Aim of the exercise => Repeat the stretch of entries below from the line with "hfov_deg: 67.3" through the line with "exposure_s: 1/60". Include both ends and add nothing.

Data supplied =>
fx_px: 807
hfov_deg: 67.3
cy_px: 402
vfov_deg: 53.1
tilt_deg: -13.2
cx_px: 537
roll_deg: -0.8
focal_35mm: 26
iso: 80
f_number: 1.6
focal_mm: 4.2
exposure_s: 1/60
==
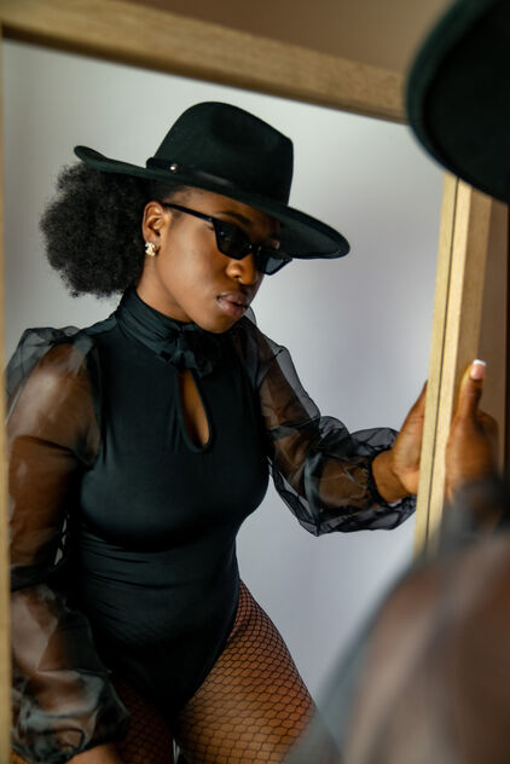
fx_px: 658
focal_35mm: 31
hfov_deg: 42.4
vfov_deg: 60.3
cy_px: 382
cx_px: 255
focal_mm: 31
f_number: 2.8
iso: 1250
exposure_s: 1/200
==
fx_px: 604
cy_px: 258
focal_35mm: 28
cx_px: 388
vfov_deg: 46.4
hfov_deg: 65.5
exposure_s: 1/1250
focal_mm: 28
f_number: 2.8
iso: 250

Task response =>
hfov_deg: 67.3
cy_px: 402
vfov_deg: 53.1
tilt_deg: -13.2
cx_px: 537
roll_deg: -0.8
focal_35mm: 26
iso: 80
f_number: 1.6
focal_mm: 4.2
exposure_s: 1/60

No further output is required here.